Notable allegations and risks There are multiple serious allegations across reviews: medication administration errors, missed antibiotics and pain medication gaps (including an 11-hour gap), unreported wounds and pressure ulcers, infections including COVID outbreaks, and at least one reported case leading to amputation. Reports of theft, lost belongings, HIPAA concerns and rude or humiliating conduct toward residents also recur. Families should treat these serious claims as red flags that merit independent verification (state inspection reports, recent deficiency citations, and direct conversations with current families and clinicians).
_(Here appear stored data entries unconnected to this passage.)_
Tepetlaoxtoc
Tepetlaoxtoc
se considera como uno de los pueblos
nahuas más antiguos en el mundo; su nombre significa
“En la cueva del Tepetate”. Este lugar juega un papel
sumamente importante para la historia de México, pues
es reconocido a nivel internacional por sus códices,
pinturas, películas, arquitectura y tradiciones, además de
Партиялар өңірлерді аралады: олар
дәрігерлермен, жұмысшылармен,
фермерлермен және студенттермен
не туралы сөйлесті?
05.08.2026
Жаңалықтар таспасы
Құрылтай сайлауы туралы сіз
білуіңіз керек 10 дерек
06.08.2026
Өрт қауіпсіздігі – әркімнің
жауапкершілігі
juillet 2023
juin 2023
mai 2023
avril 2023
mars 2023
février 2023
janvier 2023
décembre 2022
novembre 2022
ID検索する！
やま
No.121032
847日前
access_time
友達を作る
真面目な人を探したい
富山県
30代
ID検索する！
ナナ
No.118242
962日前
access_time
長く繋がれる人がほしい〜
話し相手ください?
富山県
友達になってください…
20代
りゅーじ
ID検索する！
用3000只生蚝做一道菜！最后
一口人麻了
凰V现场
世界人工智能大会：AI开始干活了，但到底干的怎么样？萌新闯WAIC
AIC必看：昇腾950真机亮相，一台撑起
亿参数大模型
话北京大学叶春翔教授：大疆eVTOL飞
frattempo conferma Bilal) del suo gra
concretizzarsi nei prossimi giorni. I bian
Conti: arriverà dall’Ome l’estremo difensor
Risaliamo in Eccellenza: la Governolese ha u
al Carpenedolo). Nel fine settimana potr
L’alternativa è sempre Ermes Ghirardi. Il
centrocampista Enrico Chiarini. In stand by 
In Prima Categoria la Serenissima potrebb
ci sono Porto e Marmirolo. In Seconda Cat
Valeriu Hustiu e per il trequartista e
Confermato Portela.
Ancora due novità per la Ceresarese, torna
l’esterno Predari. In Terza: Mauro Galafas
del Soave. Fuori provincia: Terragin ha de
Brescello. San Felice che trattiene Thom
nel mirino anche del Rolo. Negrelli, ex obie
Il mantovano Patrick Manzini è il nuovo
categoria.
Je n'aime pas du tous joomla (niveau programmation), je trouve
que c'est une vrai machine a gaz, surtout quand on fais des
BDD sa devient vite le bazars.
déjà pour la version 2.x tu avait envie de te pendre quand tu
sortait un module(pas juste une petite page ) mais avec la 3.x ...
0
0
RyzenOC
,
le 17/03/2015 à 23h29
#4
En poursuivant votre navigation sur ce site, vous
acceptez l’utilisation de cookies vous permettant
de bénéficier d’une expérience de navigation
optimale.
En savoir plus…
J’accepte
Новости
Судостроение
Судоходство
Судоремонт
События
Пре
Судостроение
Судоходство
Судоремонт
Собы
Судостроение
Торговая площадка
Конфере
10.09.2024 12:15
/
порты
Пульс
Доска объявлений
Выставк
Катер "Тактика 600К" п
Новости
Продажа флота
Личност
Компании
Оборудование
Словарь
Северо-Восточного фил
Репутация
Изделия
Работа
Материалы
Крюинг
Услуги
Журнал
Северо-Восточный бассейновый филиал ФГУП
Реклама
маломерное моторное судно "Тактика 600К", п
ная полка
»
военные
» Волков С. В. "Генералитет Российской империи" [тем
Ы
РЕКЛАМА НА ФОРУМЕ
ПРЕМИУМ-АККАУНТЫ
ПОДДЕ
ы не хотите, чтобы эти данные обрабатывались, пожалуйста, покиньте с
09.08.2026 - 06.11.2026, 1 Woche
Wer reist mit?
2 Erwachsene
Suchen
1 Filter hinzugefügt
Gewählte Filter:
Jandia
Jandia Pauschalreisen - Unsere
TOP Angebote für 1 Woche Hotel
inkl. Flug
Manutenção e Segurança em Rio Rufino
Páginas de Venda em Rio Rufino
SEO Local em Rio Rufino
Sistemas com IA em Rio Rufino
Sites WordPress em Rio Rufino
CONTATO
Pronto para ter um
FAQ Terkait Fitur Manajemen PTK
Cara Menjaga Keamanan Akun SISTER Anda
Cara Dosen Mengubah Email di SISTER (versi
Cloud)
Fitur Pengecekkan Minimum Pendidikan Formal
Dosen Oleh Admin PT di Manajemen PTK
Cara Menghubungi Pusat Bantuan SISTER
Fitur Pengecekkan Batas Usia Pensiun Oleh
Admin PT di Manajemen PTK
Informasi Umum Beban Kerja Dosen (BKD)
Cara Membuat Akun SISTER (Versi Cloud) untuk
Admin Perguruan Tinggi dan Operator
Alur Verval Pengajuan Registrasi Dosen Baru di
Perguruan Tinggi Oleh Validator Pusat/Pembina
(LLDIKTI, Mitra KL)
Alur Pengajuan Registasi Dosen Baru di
Guidance and takeaways for families - If your priority is short-term rehabilitation (e.g., post-surgical PT/OT/SLP), Brookhaven’s therapy department receives strong and repeated praise and may deliver good outcomes. Confirm therapy schedules and observe sessions in person if possible. - For long-term skilled nursing needs or frail residents requiring continuous oversight, the reviews indicate significant variability and potential safety risk. Ask specific questions about staffing ratios, night/evening coverage, call response times, wound-care protocols, medication administration procedures, and infection-control practices before accepting placement. - Verify leadership stability and recent changes. Several reviewers report clear improvements under particular directors; others report persistent management inaction. Request recent facility inspection reports, complaint histories, and ask to speak with the director of nursing. - Monitor hydration, meals and dietary requirements closely, and confirm processes for laundry, belongings tracking, and documentation of baths/skin checks. Maintain active communication channels (designate a primary family contact) and visit when possible across different shifts to assess consistency.
Summary judgement PruittHealth - Brookhaven shows pockets of excellence—especially in rehabilitation, certain therapists, and individual nurses/CNAs—but also a large and persistent set of serious complaints around nursing care, staffing, sanitation, communication, and safety. The facility appears capable of delivering outstanding therapy-driven recovery for many patients, yet families and prospective residents should be cautious and perform due diligence when considering long-term or complex skilled nursing placement. Frequent, specific reports of neglect and safety incidents warrant careful scrutiny and, where concerns are elevated, escalation to regulatory authorities and consideration of alternative facilities.